About a month or two ago, Nicky did one of the bravest things I could ever imagine. She confessed that she had developed feelings for me. I had been feeling the same way and so it was decided, she would come to Melbourne and stay with me and we would spend the weekend together and see if the friendship we had online, could be something more. When she came down we clicked just as we had before and decided that the long distance thing, might just be worth it. So now, I have an amazing girlfriend whom I never would have met had I decided to take my life.
 
So we’re nearing the final few reasons I’m glad I didn’t and reason number ten is doing my first fun run as an adult. I did some fun runs that were really fun walks as a kid but I had always considered myself not a good enough runner to even think about participating in a fun run. However, with all the proceeds going towards the Royal Children’s Hospital, how could I not participate in the run. The morning of the run was about 12 degrees, with wind and rain. I very nearly didn’t show up. Though I braced the cold in my running shorts and singlet and was ready to take to the track. I even surprised myself. In the gym, I often struggled to run just 3km, and here I was facing 5km. Turns out, I didn’t do half badly. In fact I finished 47th out of 651 female runners aged 19 to 24 and I’m pretty damn proud of myself.
 
Sticking around also allowed me to participate in the world’s largest Teddy Bear Hospital fundraising event as a teddy bear physiotherapist. This was so much fun that it made the top 13 reasons I’m glad I didn’t kill myself. It was so great working with all the children and seeing them light up with joy when I massaged teddy’s leg so that he could play in the playground with all his friends. It was a wonderful day for such a wonderful cause and the ‘Good Friday Appeal’ collectively rose a record breaking $17,605,662 for the Royal Children’s Hospital.
 
Reason number twelve is that sticking around for a bit longer meant that I got to see the growth of my relationship with my sister. Growing up we were constantly fighting. A large reason for this was the five and a half year age gap between us. This meant, that for a lot of my childhood, we had very different needs and hers often required more attention. It wasn’t until recently that our relationship has moved passed the sibling rivalry and into one I would consider a friendship. We still fight here and there, but I feel connected with her more than I ever did before. This, is one of the best things that staying around has given me.
 
Finally, it is learning how many people truly do care about me. I came to learn this in two ways. The first was when I was open about my mental health struggles on Facebook and received nothing but undying love and support, and the second was at my graduation when many of my friends popped by to say congratulations. However, I look back now and realise that the people who showed support on these occasions were always there, I just didn’t see them through the fog.
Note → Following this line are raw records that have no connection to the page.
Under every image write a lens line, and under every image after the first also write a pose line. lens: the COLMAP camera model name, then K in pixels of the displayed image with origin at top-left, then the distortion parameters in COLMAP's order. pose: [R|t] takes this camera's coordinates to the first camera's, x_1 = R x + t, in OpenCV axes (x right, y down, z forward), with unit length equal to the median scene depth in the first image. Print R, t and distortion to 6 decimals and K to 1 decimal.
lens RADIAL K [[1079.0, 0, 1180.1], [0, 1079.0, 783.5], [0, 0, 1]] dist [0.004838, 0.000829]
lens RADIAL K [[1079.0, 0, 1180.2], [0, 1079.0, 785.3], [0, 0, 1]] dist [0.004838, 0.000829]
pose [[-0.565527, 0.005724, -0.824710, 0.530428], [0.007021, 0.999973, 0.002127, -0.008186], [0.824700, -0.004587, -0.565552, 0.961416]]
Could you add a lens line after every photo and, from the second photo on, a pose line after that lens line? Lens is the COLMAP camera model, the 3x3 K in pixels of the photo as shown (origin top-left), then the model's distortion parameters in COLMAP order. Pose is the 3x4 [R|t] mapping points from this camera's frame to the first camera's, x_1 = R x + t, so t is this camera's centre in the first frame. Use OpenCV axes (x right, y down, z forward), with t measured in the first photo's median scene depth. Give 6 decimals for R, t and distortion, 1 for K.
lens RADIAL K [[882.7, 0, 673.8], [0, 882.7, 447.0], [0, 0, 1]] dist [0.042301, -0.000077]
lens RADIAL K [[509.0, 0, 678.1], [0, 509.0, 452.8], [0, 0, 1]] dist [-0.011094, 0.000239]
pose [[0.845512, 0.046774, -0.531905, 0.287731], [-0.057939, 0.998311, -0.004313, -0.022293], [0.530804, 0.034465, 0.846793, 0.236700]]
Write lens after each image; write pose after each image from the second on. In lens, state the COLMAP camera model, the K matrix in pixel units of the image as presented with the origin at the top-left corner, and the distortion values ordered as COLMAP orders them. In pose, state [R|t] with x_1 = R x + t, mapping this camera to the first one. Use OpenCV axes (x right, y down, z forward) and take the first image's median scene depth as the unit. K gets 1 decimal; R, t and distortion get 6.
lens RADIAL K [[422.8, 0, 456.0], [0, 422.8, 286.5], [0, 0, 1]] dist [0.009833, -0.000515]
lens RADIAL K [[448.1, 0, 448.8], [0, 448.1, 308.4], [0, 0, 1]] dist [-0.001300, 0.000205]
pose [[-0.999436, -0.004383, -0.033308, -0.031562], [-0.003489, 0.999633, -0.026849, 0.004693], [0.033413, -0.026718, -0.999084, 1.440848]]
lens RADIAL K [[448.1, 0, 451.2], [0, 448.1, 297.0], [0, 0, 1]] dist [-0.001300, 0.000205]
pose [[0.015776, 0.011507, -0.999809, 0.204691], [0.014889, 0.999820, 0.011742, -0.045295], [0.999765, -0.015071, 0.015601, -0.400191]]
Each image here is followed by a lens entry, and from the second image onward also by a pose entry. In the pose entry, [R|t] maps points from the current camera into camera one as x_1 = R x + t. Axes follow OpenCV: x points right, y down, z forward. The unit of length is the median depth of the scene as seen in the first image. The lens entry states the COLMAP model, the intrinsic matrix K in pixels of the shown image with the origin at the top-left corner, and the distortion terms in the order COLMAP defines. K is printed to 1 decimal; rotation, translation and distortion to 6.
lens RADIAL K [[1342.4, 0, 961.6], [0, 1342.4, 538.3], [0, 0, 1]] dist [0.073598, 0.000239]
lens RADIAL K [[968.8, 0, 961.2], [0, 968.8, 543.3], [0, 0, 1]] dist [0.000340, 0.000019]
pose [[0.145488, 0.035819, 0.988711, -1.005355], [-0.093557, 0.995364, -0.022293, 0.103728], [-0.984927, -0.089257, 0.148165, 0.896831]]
Now I make note of the little things, and I realise that so many people do care about me and they show it every day. Sometimes it’s a cat video from my Mum, other times its when my house mate does the cleaning because she knows I’m stressed out of my mind. At the end of the day, people care, and if you look through the fog of mental illness, you’ll find them.
 
So there you have it, thirteen reasons why I’m glad I stuck around, and if you stuck around to read this far, I’m blood proud of you because this was one long post. If you ever think that ending your life is the only way to make things better, I promise you it isn’t, because even though I’m still struggling I’m sure glad I didn’t end my life, because life is beautiful; it isn’t perfect but it sure is an incredible gift.